Fehler 3: Alte Pauschale von CHF 0.70/km weiterhin anwenden
Seit dem 1. Januar 2026 gilt der ESTV-Ansatz von CHF 0.75/km. Wer weiterhin CHF 0.70/km erstattet, benachteiligt die Mitarbeitenden um CHF 0.05 pro Kilometer. Bei 10'000 km pro Jahr sind das CHF 500.– weniger Erstattung. Bereits genehmigte Reglemente mit CHF 0.70/km bleiben zwar gültig, sollten aber zeitnah angepasst werden.
Fehler 4: TCS-Kosten und ESTV-Pauschale verwechseln
Die TCS-Kilometerkosten und die ESTV-Pauschale werden häufig gleichgesetzt, obwohl sie unterschiedliche Zwecke erfüllen. Die TCS-Tabelle zeigt die tatsächlichen Vollkosten, die ESTV-Pauschale ist ein steuerlicher Richtwert. Wer in der Lohnbuchhaltung TCS-Werte als Massstab nimmt, riskiert fehlerhafte Abrechnungen.

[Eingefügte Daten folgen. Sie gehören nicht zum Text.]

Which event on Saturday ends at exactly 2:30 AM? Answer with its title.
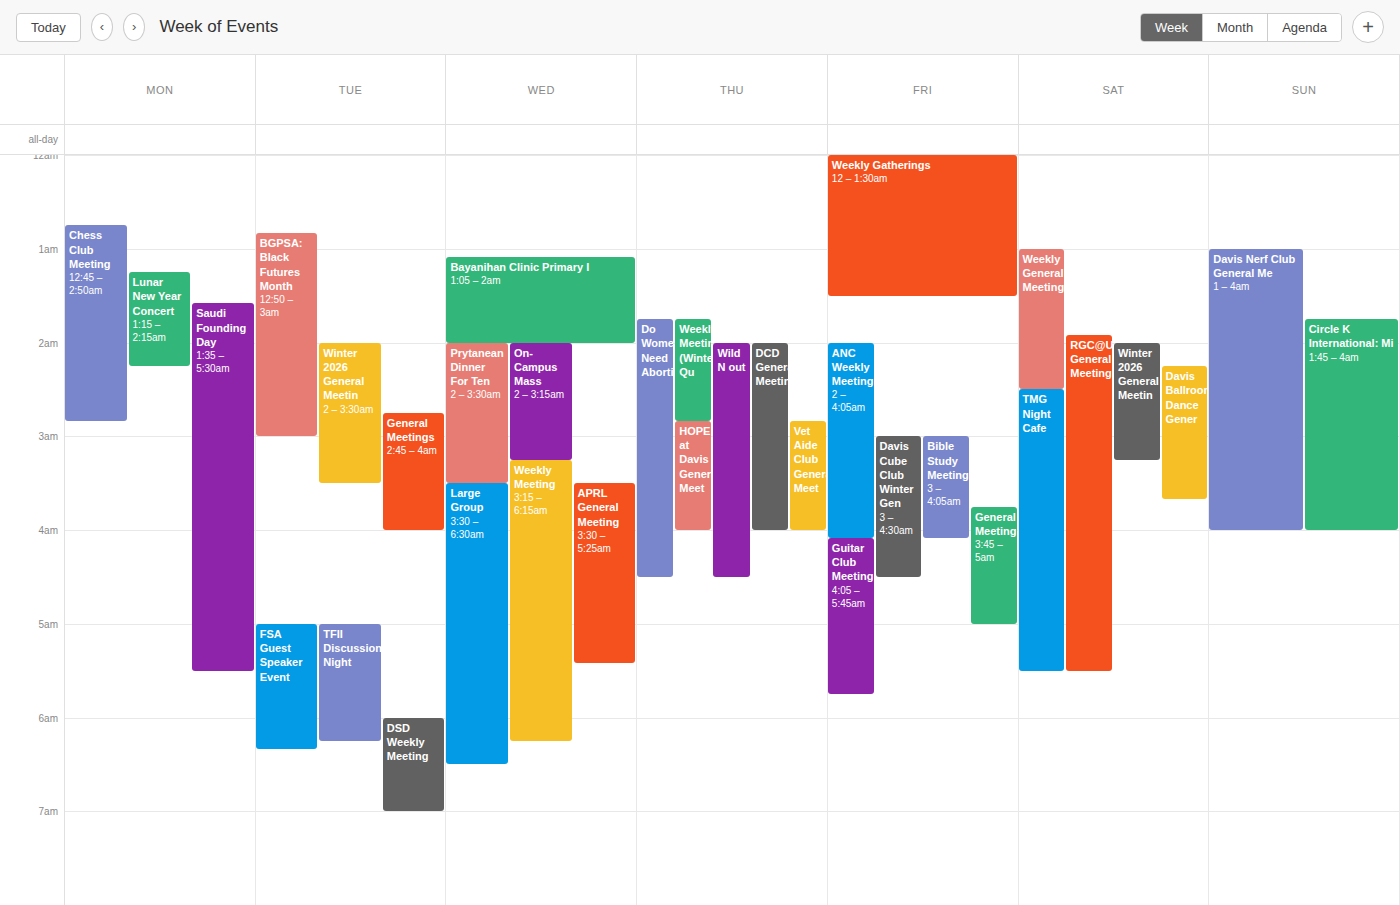
"Weekly General Meeting"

Fehler 5: Sozialversicherungsbeiträge auf Mehrerstattung vergessen
Selbst wenn die Mehrerstattung korrekt als Lohn im Lohnausweis erscheint, vergessen manche Arbeitgeber die AHV/IV/EO/ALV-Beiträge auf diesen Betrag abzurechnen. Die Ausgleichskasse fordert bei einer Kontrolle die fehlenden Beiträge inklusive Arbeitgeber- und Arbeitnehmeranteil nach.
06.Häufige Fragen
Kann mein Arbeitgeber mehr als CHF 0.75/km zahlen?
Ja, der Arbeitgeber darf einen höheren Kilometersatz erstatten. Die Differenz zu CHF 0.75/km gilt jedoch als steuerpflichtiger Lohn und muss im Lohnausweis unter Ziffer 1 deklariert werden. Auf den Mehrbetrag fallen zudem Sozialversicherungsbeiträge an. Art. 327a OR schreibt den Auslagenersatz vor, legt aber keinen Maximalbetrag fest.
Wo finde ich die aktuelle TCS-Kilometerkosten-Tabelle?
Der TCS veröffentlicht die Kilometerkosten-Tabelle jährlich auf seiner Website unter der Rubrik Autokosten. Die Tabelle ist nach Fahrzeugkategorien und jährlicher Fahrleistung gegliedert. Für 2026 liegen die Werte je nach Fahrzeug zwischen rund CHF 0.60 und über CHF 1.50 pro Kilometer.
Kann ich die Differenz zwischen ESTV-Pauschale und tatsächlichen Kosten in der Steuererklärung abziehen?
Grundsätzlich können Arbeitnehmer effektive Berufsauslagen geltend machen, wenn diese die Pauschale übersteigen. Die kantonale Praxis variiert jedoch. Sie müssen die tatsächlichen Kosten mit Belegen nachweisen können. Die TCS-Tabelle allein genügt in der Regel nicht als Nachweis, kann aber als Plausibilisierung dienen.
Gilt die ESTV-Pauschale von CHF 0.75/km auch für Elektroautos?
Ja, die ESTV-Pauschale von CHF 0.75/km gilt unabhängig vom Antriebstyp für alle Personenwagen. Es wird nicht zwischen Benzin-, Diesel-, Hybrid- oder Elektrofahrzeugen unterschieden. Die TCS-Tabelle hingegen weist für Elektroautos teilweise tiefere Kilometerkosten aus, da Strom günstiger ist als fossile Treibstoffe.
Muss ich bei CHF 0.75/km Belege für Treibstoff und Unterhalt aufbewahren?
Nein, bei Anwendung der ESTV-Pauschale von CHF 0.75/km müssen keine Einzelbelege für Treibstoff oder Unterhalt vorgelegt werden. Es genügt ein Nachweis der gefahrenen Geschäftskilometer, zum Beispiel durch ein Fahrtenbuch oder eine digitale Erfassung. Erst bei einer höheren Erstattung auf Basis tatsächlicher Kosten werden Belege relevant.